Vielen Dank für die Hilfe ... 

Aber was mache ich, wenn ich nun neue Punkte einzeichnen möchte? Irgendetwas mit repaint() - aber was?

Außerdem habe ich noch eine Frage: Angenommen ich würde drei Achsen benötigen müsste ich ja im 3-Dimensionalen Raum arbeiten.
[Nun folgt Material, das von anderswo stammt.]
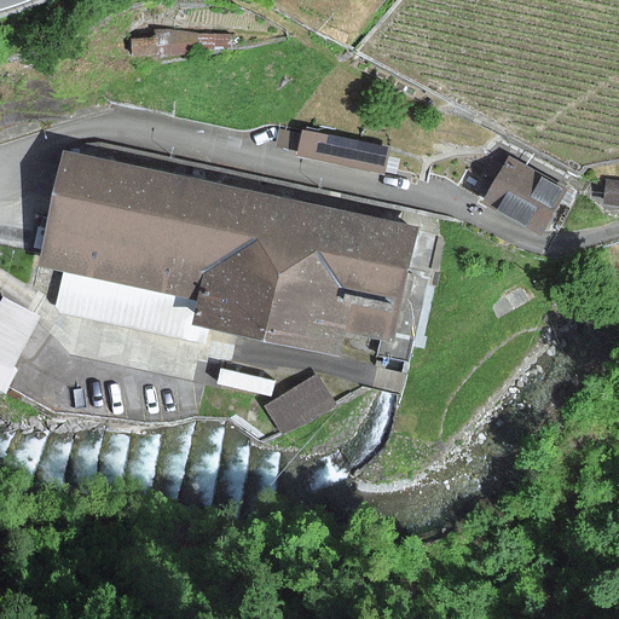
[(385,174),(391,148),(302,129),(301,133),(279,129),(276,146),(298,151),(296,156),(385,174)]
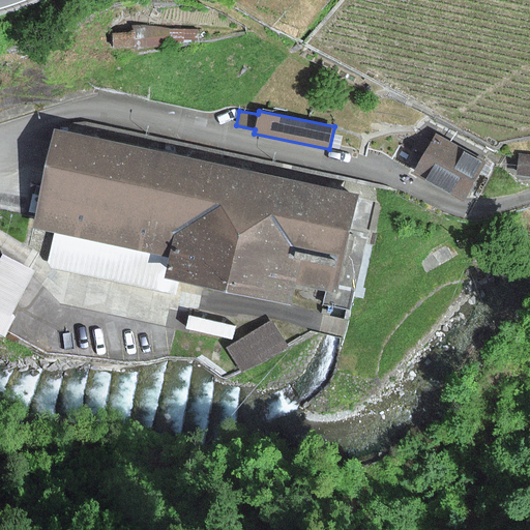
[(54,129),(33,229),(55,233),(48,267),(175,294),(178,282),(292,305),(296,285),(337,293),(359,195),(54,129)]
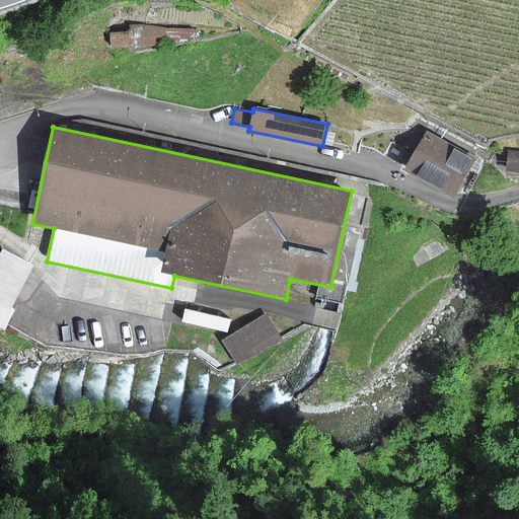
[(403,170),(453,198),(474,159),(426,132),(403,170)]
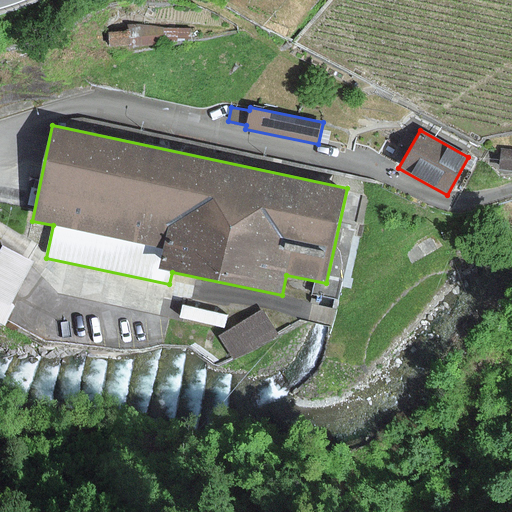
[(511,170),(511,149),(501,149),(500,169),(511,170)]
Müssen alle 3-D-Frameworks für Java nachträglich installiert werden, oder gibt es da ein "natives"? Oder könnte man ein Koordinatensystem mit Geraden und Ebenen u.U. auch mit 2-D-Grafiken zeichnen?

data89


----------



## 0x7F800000 (13. Mrz 2009)

Punkte: ja, solang's wenige sind
Gerade: geht auch grad so...
Ebenen: wird ein unglaublicher Krampf, weil man nicht mehr direkt erkennen kann, wo vorne und hinten bei der ganzen 3D-Konstruktion sein soll. (ohne z-Buffer schwierig)
Lieber gleich JOGL oder Java3D nehmen (mit jogl habe ich kurz rumgespielt, ist eigentlich ganz lustig, und recht stressfrei) Aber bei Java3D wird wohl das zeichnen vom schwebenden Text (Markierungen) einfacher sein.


----------



## Marco13 (13. Mrz 2009)

Wenn man davon ausgeht, dass diese Component, die das zeichnet, eine Liste der Punkte enthält, die sie zeichnen soll, dann kann man einfach neue Punkte zu dieser Liste hinzufügen und dann "repaint" aufrufen.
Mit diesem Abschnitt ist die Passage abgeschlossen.